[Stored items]
▬▬▬▬▬▬▬▬▬▬

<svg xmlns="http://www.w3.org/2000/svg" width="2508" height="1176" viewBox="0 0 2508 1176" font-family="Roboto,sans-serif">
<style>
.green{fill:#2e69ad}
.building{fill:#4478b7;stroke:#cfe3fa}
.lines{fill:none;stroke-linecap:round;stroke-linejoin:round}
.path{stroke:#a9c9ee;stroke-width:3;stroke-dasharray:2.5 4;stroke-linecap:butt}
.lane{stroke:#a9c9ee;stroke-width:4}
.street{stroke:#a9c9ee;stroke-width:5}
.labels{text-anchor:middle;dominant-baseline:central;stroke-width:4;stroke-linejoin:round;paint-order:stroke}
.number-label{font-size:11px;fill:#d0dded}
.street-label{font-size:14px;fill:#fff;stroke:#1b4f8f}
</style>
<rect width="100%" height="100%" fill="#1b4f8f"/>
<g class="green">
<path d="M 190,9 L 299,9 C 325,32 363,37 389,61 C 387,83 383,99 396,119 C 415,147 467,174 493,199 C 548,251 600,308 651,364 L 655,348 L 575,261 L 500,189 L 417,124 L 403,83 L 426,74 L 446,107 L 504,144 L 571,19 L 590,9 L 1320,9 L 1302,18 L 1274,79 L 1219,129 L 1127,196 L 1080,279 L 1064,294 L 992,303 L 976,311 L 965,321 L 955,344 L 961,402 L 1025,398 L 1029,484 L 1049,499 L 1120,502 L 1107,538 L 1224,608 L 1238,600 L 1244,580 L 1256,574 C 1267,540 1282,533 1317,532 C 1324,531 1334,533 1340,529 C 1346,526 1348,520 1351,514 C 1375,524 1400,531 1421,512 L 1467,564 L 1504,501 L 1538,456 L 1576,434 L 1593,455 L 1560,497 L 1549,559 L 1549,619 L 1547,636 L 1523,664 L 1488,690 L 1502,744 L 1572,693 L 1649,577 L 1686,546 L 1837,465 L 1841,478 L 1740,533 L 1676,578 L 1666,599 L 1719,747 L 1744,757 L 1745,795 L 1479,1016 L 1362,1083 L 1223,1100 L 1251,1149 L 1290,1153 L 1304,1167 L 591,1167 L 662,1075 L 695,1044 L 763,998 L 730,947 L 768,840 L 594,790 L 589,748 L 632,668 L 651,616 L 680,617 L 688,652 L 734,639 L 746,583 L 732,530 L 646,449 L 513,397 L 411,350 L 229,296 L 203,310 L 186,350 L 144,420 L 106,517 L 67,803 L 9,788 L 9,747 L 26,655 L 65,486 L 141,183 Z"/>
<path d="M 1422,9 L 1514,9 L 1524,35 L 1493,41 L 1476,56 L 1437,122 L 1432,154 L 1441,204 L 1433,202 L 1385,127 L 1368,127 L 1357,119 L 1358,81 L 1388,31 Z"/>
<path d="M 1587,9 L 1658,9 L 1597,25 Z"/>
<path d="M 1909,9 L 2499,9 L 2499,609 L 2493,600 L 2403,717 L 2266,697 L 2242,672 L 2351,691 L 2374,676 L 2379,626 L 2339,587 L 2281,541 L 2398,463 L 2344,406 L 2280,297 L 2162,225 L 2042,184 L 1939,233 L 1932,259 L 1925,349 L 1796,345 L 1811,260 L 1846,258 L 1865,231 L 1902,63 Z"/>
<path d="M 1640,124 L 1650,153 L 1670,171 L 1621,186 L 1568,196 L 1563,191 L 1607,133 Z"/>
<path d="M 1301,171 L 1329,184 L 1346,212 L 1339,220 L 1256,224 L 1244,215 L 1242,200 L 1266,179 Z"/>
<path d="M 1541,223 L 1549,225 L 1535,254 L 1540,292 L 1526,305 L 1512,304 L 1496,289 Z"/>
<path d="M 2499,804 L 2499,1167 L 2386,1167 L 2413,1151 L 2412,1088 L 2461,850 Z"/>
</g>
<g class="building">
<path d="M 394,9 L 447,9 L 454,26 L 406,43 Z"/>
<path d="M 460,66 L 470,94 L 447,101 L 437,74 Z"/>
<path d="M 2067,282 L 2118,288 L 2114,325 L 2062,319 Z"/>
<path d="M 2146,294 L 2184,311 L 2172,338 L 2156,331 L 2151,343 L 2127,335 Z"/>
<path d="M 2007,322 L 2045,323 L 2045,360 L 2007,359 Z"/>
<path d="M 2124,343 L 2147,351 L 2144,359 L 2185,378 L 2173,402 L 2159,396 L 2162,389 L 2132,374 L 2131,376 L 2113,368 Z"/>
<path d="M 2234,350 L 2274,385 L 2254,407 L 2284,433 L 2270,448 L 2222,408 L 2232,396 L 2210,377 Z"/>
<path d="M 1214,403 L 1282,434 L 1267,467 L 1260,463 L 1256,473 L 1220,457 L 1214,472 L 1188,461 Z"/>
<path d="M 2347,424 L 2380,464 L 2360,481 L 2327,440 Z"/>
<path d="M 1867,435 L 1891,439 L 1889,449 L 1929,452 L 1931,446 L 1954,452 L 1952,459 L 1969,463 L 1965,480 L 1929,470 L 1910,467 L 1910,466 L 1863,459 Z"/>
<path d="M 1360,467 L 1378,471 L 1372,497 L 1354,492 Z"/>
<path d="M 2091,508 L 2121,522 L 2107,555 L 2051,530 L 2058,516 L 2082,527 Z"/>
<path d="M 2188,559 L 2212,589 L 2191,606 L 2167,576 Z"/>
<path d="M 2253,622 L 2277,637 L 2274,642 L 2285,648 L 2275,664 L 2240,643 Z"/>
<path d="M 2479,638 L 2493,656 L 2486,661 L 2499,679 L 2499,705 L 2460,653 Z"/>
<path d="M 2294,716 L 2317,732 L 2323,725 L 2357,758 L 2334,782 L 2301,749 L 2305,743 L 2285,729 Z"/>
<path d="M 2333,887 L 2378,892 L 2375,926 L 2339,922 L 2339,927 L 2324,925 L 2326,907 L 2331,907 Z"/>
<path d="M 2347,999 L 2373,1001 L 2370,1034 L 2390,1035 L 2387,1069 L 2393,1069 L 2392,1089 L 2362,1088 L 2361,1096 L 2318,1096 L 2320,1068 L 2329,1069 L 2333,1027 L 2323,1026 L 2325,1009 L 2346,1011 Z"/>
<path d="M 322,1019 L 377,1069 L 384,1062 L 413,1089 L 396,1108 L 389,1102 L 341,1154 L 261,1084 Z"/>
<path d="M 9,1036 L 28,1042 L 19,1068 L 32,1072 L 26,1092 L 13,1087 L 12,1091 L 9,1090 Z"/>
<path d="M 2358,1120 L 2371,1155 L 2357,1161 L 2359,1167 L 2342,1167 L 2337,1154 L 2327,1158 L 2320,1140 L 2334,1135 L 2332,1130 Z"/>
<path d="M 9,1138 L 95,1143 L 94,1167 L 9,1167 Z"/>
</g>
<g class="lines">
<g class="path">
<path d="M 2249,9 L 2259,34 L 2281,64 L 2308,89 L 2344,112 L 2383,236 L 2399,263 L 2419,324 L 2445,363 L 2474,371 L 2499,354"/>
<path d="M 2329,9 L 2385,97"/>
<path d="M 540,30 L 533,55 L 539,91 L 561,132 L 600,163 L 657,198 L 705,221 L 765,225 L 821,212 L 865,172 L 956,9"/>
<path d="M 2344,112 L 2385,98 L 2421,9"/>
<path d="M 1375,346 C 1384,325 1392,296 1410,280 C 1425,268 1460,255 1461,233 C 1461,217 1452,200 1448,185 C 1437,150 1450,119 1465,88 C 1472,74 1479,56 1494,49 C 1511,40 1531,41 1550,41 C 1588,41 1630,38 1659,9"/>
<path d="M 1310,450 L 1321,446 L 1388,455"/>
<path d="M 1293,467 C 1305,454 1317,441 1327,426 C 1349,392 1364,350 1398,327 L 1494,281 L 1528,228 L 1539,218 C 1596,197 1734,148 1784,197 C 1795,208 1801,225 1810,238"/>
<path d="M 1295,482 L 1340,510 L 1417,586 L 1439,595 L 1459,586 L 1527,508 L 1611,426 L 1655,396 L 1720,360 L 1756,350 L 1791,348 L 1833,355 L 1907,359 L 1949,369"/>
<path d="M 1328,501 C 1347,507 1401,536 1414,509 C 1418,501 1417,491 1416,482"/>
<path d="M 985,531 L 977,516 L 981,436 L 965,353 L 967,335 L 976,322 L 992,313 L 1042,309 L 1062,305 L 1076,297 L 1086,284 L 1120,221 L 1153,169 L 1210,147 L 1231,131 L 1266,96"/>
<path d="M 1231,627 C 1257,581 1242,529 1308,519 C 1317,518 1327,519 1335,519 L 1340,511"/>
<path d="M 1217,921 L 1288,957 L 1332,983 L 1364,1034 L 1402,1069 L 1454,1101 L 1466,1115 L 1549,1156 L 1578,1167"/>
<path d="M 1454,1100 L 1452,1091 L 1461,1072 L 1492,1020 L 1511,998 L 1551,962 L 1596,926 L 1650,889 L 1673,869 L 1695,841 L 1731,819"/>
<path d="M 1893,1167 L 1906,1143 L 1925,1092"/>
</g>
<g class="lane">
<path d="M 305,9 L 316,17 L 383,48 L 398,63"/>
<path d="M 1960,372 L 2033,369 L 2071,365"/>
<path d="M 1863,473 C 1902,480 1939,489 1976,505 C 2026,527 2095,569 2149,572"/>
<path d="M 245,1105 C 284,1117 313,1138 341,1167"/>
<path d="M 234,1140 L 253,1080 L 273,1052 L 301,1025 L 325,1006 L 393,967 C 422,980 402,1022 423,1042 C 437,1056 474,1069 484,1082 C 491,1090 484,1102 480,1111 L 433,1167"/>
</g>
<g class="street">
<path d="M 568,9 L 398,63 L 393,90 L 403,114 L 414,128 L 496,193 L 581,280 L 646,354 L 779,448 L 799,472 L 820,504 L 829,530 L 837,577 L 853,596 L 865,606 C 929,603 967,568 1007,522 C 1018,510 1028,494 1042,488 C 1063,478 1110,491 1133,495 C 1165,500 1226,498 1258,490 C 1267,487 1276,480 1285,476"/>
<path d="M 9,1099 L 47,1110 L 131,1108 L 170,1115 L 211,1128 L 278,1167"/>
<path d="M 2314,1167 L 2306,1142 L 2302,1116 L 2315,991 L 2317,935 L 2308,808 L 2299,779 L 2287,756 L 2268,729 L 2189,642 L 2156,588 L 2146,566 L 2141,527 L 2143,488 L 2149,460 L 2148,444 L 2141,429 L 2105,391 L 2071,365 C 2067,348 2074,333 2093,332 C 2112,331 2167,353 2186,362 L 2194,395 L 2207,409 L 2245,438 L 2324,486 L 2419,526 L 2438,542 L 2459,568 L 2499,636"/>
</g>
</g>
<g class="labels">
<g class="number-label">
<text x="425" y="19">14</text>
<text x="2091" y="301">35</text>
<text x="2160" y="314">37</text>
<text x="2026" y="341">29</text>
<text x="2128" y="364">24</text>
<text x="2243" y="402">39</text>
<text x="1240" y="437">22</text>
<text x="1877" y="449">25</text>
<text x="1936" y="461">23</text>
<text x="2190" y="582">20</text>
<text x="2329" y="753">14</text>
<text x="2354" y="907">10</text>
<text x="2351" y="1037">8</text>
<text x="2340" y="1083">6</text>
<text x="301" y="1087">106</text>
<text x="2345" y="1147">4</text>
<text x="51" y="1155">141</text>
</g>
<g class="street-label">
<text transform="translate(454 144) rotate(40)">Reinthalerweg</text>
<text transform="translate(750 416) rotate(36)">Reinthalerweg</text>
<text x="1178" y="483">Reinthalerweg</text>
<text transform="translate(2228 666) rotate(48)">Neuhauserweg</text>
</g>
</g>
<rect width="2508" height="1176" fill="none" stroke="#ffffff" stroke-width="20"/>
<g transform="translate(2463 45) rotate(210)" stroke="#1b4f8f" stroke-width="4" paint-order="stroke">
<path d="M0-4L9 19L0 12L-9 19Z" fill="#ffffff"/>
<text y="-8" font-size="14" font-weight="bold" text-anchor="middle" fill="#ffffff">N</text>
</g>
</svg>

▬▬▬▬▬▬▬▬▬▬

> [Work instruction]: Wherever the string "lines" appears in the data above, copy the line it sits in.

> [Response area]:
.lines{fill:none;stroke-linecap:round;stroke-linejoin:round}
<g class="lines">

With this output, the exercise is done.